Sharp angles: Jones uses a variety of post-integration techniques depending on the type of attack and its proximity to the goal line, hasn't traditionally lingered in any of them too long, and only got beat twice from during his run to the Cup Final. But he gave up 11 goals from near or below the goal line this season, and 33 goals on low-high plays, so it will be interesting to see if the Oilers try to attack.

Under the arms: Jones showed terrific hands in this past playoffs but relies more on positioning and good defense that forces opponents to make perfect shots under pressure. So, while some may be drawn to the 26 high-glove goals, which included 13 on clean chances where he had time to get set and could see the shot, the more surprising number was the 10 goals that went under each arm. Many of those were included in the 33 screen and 39 deflection goals, reinforcing the notion it often takes a great shot to beat Jones clean so you better take away his sight lines because he rarely opens up except to look over or around screens.

Left to right: Most goalies have one direction that they move better in. For most, including Jones, it's to the glove side. His movement to the blocker lacked the same early rotation to the post in last year's playoff run, which creates flat pushes parallel to the goal line and sometimes left him chasing plays past his right post and stranded outside his crease. His numbers are balanced between left and right this season, though 4.7 percent of the goals from outside the home plate area came from his blocker side compared to 2.7 percent on the glove but watch to see if the Oilers don't try attack in this direction, particularly on their power play.

(Written problem 1): In the passage on Jones's goaltending, which side does Jones move better to?

(Records for processing):
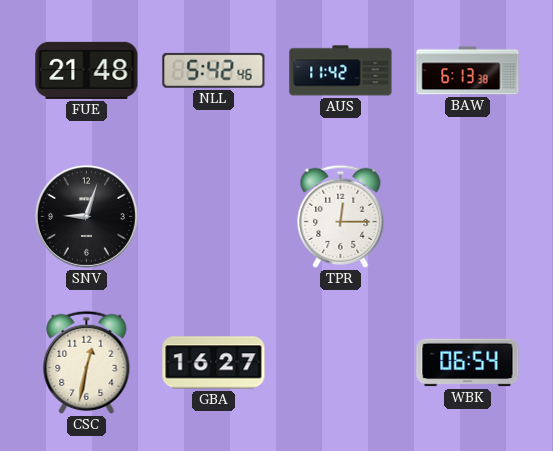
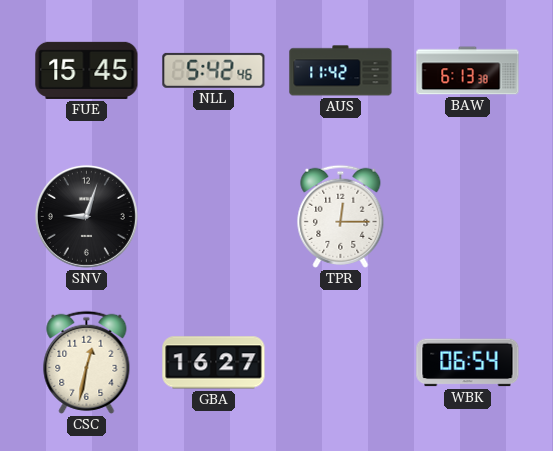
FUE: 21:48 -> 15:45
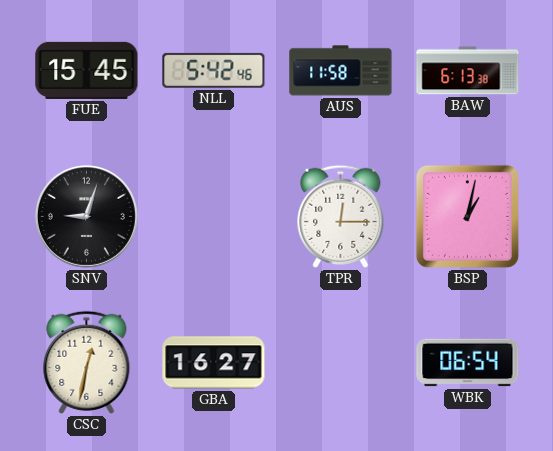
AUS: 11:42 -> 11:58
BSP: none -> 1:02
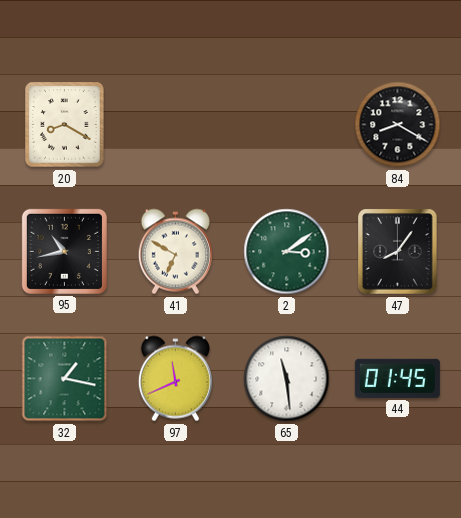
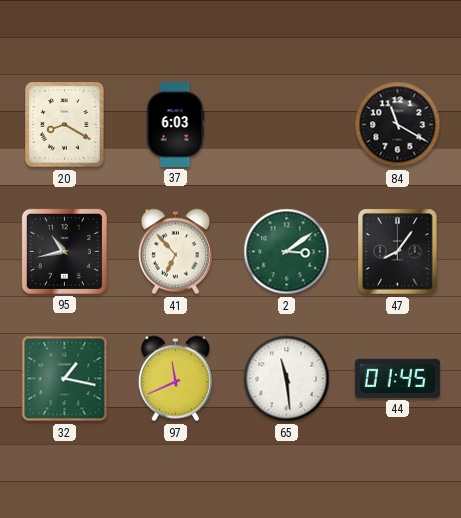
37: none -> 6:03
84: 8:20 -> 11:20
41: 6:50 -> 6:53
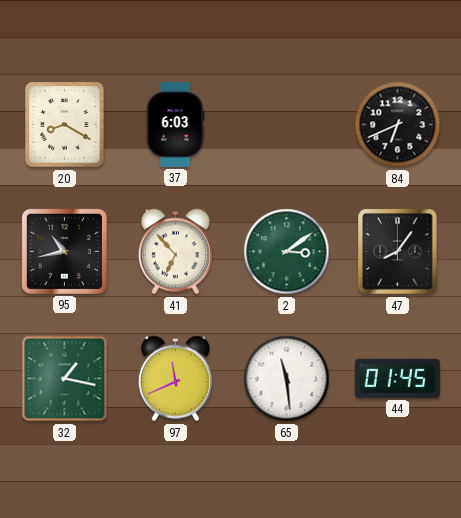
84: 11:20 -> 6:41
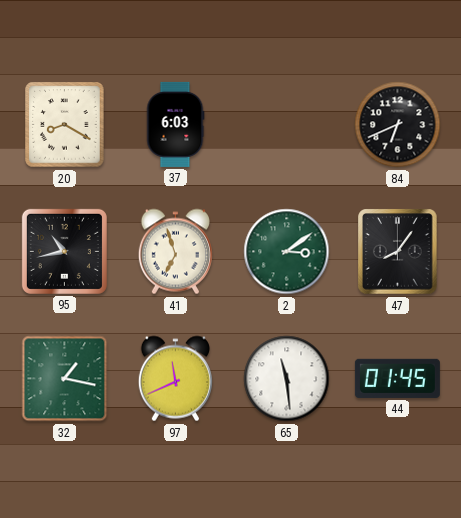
41: 6:53 -> 6:57
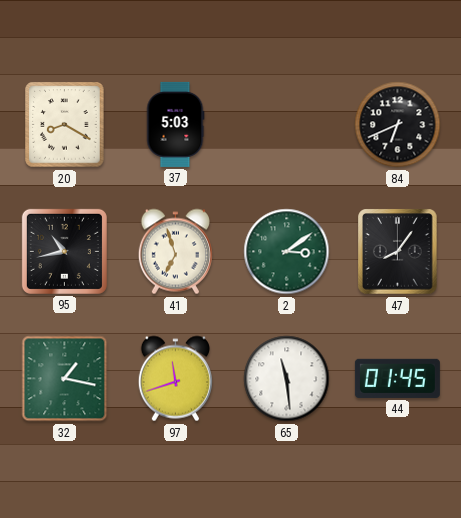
37: 6:03 -> 5:03
97: 11:41 -> 11:42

(Written problem 2): Output the lines of the records starting with the line containing "AUS: 11:42 -> 11:58" and going on through the last line of the records, both included, with the pictures left out.

(Solution 1): The glove side.

(Solution 2):
AUS: 11:42 -> 11:58
BSP: none -> 1:02
37: none -> 6:03
84: 8:20 -> 11:20
41: 6:50 -> 6:53
84: 11:20 -> 6:41
41: 6:53 -> 6:57
37: 6:03 -> 5:03
97: 11:41 -> 11:42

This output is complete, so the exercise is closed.